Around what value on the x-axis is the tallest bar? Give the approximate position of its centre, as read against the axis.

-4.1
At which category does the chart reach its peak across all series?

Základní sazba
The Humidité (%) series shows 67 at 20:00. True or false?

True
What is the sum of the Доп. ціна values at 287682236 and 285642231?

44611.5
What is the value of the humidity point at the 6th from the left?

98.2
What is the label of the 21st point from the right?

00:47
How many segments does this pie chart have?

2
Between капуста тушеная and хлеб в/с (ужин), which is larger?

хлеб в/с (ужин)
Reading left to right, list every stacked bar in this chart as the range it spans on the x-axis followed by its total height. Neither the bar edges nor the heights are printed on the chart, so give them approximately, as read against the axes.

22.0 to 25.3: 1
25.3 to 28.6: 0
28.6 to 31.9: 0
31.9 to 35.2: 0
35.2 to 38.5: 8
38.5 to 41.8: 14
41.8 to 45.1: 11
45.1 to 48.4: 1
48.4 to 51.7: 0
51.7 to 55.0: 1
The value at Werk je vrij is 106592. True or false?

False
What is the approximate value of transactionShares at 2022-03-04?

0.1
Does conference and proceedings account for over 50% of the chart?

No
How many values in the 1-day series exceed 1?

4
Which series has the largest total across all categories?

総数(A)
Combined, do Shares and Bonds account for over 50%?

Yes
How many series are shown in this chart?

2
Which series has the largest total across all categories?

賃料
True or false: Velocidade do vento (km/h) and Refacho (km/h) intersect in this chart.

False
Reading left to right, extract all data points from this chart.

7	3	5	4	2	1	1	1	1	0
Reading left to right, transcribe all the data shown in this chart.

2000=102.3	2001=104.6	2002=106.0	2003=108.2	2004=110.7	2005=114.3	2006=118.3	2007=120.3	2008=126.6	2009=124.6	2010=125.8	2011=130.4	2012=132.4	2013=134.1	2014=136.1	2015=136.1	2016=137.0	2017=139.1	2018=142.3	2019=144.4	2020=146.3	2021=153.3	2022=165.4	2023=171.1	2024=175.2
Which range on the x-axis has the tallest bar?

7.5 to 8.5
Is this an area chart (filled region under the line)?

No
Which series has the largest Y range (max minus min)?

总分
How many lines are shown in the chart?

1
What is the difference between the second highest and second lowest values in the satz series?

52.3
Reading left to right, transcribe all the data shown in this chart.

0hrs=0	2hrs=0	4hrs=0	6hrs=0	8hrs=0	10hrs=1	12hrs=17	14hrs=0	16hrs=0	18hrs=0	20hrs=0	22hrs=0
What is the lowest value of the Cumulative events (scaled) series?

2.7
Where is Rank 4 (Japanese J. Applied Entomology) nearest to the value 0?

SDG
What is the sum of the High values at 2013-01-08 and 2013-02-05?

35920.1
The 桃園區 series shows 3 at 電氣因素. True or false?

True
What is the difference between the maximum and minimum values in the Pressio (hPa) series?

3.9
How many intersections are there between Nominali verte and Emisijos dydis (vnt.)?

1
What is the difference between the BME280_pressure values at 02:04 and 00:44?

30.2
..............................
**What this task involves**
Please copy all the records above again, swapping every "chart" for "graph" and leaving everything else unchanged.

**Reply to the task**
Around what value on the x-axis is the tallest bar? Give the approximate position of its centre, as read against the axis.

-4.1
At which category does the graph reach its peak across all series?

Základní sazba
The Humidité (%) series shows 67 at 20:00. True or false?

True
What is the sum of the Доп. ціна values at 287682236 and 285642231?

44611.5
What is the value of the humidity point at the 6th from the left?

98.2
What is the label of the 21st point from the right?

00:47
How many segments does this pie graph have?

2
Between капуста тушеная and хлеб в/с (ужин), which is larger?

хлеб в/с (ужин)
Reading left to right, list every stacked bar in this graph as the range it spans on the x-axis followed by its total height. Neither the bar edges nor the heights are printed on the graph, so give them approximately, as read against the axes.

22.0 to 25.3: 1
25.3 to 28.6: 0
28.6 to 31.9: 0
31.9 to 35.2: 0
35.2 to 38.5: 8
38.5 to 41.8: 14
41.8 to 45.1: 11
45.1 to 48.4: 1
48.4 to 51.7: 0
51.7 to 55.0: 1
The value at Werk je vrij is 106592. True or false?

False
What is the approximate value of transactionShares at 2022-03-04?

0.1
Does conference and proceedings account for over 50% of the graph?

No
How many values in the 1-day series exceed 1?

4
Which series has the largest total across all categories?

総数(A)
Combined, do Shares and Bonds account for over 50%?

Yes
How many series are shown in this graph?

2
Which series has the largest total across all categories?

賃料
True or false: Velocidade do vento (km/h) and Refacho (km/h) intersect in this graph.

False
Reading left to right, extract all data points from this graph.

7	3	5	4	2	1	1	1	1	0
Reading left to right, transcribe all the data shown in this graph.

2000=102.3	2001=104.6	2002=106.0	2003=108.2	2004=110.7	2005=114.3	2006=118.3	2007=120.3	2008=126.6	2009=124.6	2010=125.8	2011=130.4	2012=132.4	2013=134.1	2014=136.1	2015=136.1	2016=137.0	2017=139.1	2018=142.3	2019=144.4	2020=146.3	2021=153.3	2022=165.4	2023=171.1	2024=175.2
Which range on the x-axis has the tallest bar?

7.5 to 8.5
Is this an area graph (filled region under the line)?

No
Which series has the largest Y range (max minus min)?

总分
How many lines are shown in the graph?

1
What is the difference between the second highest and second lowest values in the satz series?

52.3
Reading left to right, transcribe all the data shown in this graph.

0hrs=0	2hrs=0	4hrs=0	6hrs=0	8hrs=0	10hrs=1	12hrs=17	14hrs=0	16hrs=0	18hrs=0	20hrs=0	22hrs=0
What is the lowest value of the Cumulative events (scaled) series?

2.7
Where is Rank 4 (Japanese J. Applied Entomology) nearest to the value 0?

SDG
What is the sum of the High values at 2013-01-08 and 2013-02-05?

35920.1
The 桃園區 series shows 3 at 電氣因素. True or false?

True
What is the difference between the maximum and minimum values in the Pressio (hPa) series?

3.9
How many intersections are there between Nominali verte and Emisijos dydis (vnt.)?

1
What is the difference between the BME280_pressure values at 02:04 and 00:44?

30.2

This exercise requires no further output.